Second: Let’s look at the word “Ashura” which is mentioned in the hadith. According to Ibn Al-Atheer, there are two meanings to Ashura: an old meaning and a new meaning. The old meaning, which was during the Arab’s time and the Prophet’s time, meant the tenth day of any month. The new meaning surfaced after Imam Hussain was killed on the tenth of Muharram. After that, Ashura came to be known as the tenth of Muharram, but before that it was simply the tenth day of any month. So when the Prophet supposedly said this hadith, he just said Ashura, and he didn’t say the tenth day of which month. This demonstrates that the hadith was forged after the day of Ashura, and it slipped from the mind of the ones who forged it that before Ashura, the word had a different, more general meaning.

Third: Today, go to any Jew, even their scholars, and ask them: Do you have a fast on the day which God saved Moses, or a day which corresponds to the tenth of Muharram? They don’t, and they will tell you that even in the past they didn’t have such a fast. They fast on Yum Kippur, the day when Moses returned from Mt. Sinai and realized that his people were worshipping the calf. To expiate for their sin, they fasted, but they have no fast they day God saved them from the pharaoh. But the hadith in the books of Saheeh tells us that it was a tradition of the Jews, and they would all fast that day.

If you even look at the day the Jews fast, it never corresponded with the tenth of Muharram when the Prophet came to Medina. It corresponded with Muharram on the 28th year after Hijra.

Fourth: It seems the one who forged the hadith was not aware of how the Islamic Calendar originated. During the time of Umar, since Muslims wanted a set date to refer to, he created the Hijri calendar by seeking the advice of Imam Ali. So they decided to make the starting point the migration of the Prophet, and they made the first month Muharram. However, the Prophet entered Medina in Rabi-ul-Awwal, not in Muharram, and so the one who probably forged the hadith assumed that the Prophet entered Medina in Muharram because that is when the calendar starts. So the hadith tells us the Prophet when he first entered Medina he saw the Jews fasting on Ashura, but the Prophet didn’t enter Medina in Muharram, he did so in Rabu-ul-Awwal, ten months before Muharram! There’s a clear discrepancy here.

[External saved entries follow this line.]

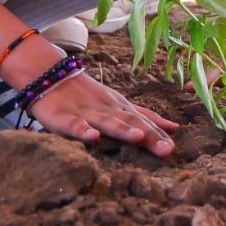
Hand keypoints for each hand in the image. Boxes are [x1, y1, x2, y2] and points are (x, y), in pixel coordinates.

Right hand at [29, 72, 177, 156]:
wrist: (50, 77)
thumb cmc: (88, 97)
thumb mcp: (119, 105)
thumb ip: (144, 117)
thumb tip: (174, 128)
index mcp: (121, 109)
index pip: (144, 121)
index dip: (158, 134)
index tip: (174, 147)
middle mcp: (108, 110)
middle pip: (131, 122)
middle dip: (149, 135)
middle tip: (167, 149)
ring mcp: (87, 113)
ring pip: (107, 121)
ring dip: (123, 129)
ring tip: (138, 137)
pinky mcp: (64, 117)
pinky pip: (74, 125)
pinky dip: (83, 130)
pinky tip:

Fifth: The prophet knows more about the Shariah of previous Prophets such as Prophet Musa, and he doesn’t need the Jews to teach him that. The Prophet is also higher than copying what the Jews would do.

Sixth: How come there is so much emphasis on the fast of Ashura around the world? Thousands of speeches are dedicated to it, millions of pamphlets are distributed encouraging people to fast on Ashura, and so on. There are many other days throughout the year which are highly recommended to fast, such as the 27th of Rajab, but how come you don’t see a single pamphlet or speech encouraging it? This shows that this is a political thing, originally designed to focus the attention away from the Martyrdom of Imam Hussain, and to consider it a blessed day. I don’t know how anyone can stand on the Day of Judgment before Prophet Muhammad and consider the very day his grandson was slaughtered a blessed day.

Thus, based on these reasons we Shia have our reservations on the fast of Ashura. Banu Umayya were behind it, and considering it a blessed day is not an offence to us the Shia, but an offence to Prophet Muhammad, peace be upon him and his family.